» **YOUR ASSIGNMENT**: Go through the records and copy each line where the string "alla" occurs.

(Saved data entries)
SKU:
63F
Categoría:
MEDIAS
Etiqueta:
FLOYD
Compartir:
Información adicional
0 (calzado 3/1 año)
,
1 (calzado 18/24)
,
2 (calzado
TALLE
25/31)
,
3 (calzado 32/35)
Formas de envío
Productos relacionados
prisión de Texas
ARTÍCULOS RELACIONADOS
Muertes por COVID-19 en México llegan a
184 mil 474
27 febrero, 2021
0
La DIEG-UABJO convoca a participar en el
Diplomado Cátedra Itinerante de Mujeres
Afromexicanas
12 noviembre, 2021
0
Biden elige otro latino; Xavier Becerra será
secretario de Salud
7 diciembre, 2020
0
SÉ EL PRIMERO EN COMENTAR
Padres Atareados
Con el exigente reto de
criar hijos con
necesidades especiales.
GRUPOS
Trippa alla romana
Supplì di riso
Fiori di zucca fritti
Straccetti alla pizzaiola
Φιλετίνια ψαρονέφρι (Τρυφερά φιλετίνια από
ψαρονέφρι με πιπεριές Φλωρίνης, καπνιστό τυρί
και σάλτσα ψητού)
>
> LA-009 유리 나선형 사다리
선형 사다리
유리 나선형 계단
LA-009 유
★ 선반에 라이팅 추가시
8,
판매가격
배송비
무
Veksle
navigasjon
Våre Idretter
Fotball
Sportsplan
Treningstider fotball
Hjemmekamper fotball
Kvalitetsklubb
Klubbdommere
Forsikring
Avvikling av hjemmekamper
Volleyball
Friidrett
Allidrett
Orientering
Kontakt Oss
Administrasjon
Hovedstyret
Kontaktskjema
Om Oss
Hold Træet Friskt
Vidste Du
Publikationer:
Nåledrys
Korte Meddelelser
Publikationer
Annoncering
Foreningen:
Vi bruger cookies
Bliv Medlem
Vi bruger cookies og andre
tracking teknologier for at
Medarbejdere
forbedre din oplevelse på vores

» **WRITTEN ANSWER**:
Trippa alla romana
Straccetti alla pizzaiola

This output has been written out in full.